* **QUOTED PASSAGE**:
--- Begin ---
In one embodiment, the storage appliance 300 may include four machines. Each of the four machines may include a multi-core CPU, 64 GB of RAM, a 400 GB SSD, three 4 TB HDDs, and a network interface controller. In this case, the four machines may be in communication with the one or more networks 128 via the four network interface controllers. The four machines may comprise four nodes of a server cluster. The server cluster may comprise a set of physical machines that are connected together via a network. The server cluster may be used for storing data associated with a plurality of virtual machines, such as backup data associated with different point-in-time versions of the virtual machines.

The networked computing environment 100 may provide a cloud computing environment for one or more computing devices. Cloud computing may refer to Internet-based computing, wherein shared resources, software, and/or information may be provided to one or more computing devices on-demand via the Internet. The networked computing environment 100 may comprise a cloud computing environment providing Software-as-a-Service (SaaS) or Infrastructure-as-a-Service (IaaS) services. SaaS may refer to a software distribution model in which applications are hosted by a service provider and made available to end users over the Internet. In one embodiment, the networked computing environment 100 may include a virtualized infrastructure that provides software, data processing, and/or data storage services to end users accessing the services via the networked computing environment 100. In one example, networked computing environment 100 may provide cloud-based work productivity or business-related applications to a computing device, such as computing device 108. The storage appliance 102 may comprise a cloud-based data management system for backing up virtual machines and/or files within a virtualized infrastructure, such as virtual machines running on server 200/or files stored on server 200.
--- End ---
* **SUPPLIED MATERIAL**:
--- Begin ---
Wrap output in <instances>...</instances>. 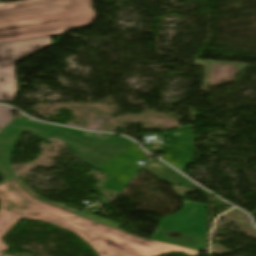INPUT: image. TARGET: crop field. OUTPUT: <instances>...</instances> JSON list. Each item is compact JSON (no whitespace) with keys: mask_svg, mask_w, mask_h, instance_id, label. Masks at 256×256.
--- End ---
* **WHAT IS NEEDED**: From the storage appliance passage above, pull out the text from "In one embodiment, the storage" to "the virtual machines." word for word.

* **THE RESPONSE**:
In one embodiment, the storage appliance 300 may include four machines. Each of the four machines may include a multi-core CPU, 64 GB of RAM, a 400 GB SSD, three 4 TB HDDs, and a network interface controller. In this case, the four machines may be in communication with the one or more networks 128 via the four network interface controllers. The four machines may comprise four nodes of a server cluster. The server cluster may comprise a set of physical machines that are connected together via a network. The server cluster may be used for storing data associated with a plurality of virtual machines, such as backup data associated with different point-in-time versions of the virtual machines.